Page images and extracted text
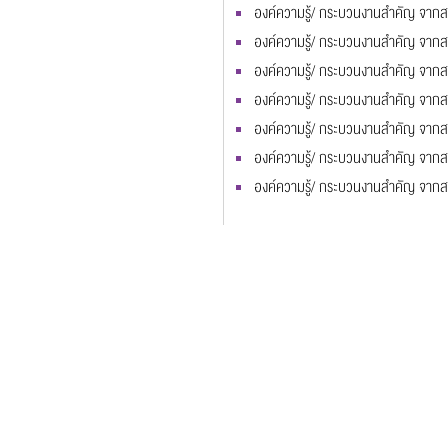
องค์ความรู้/ กระบวนงานสำคัญ จากสา
องค์ความรู้/ กระบวนงานสำคัญ จาก
องค์ความรู้/ กระบวนงานสำคัญ จาก
องค์ความรู้/ กระบวนงานสำคัญ จากสา
องค์ความรู้/ กระบวนงานสำคัญ จากส
องค์ความรู้/ กระบวนงานสำคัญ จากส
องค์ความรู้/ กระบวนงานสำคัญ จากส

Problem to work on: Write every entry again exactly as given, skipping the pictures.

Completed task:
องค์ความรู้/ กระบวนงานสำคัญ จากสา
องค์ความรู้/ กระบวนงานสำคัญ จาก
องค์ความรู้/ กระบวนงานสำคัญ จาก
องค์ความรู้/ กระบวนงานสำคัญ จากสา
องค์ความรู้/ กระบวนงานสำคัญ จากส
องค์ความรู้/ กระบวนงานสำคัญ จากส
องค์ความรู้/ กระบวนงานสำคัญ จากส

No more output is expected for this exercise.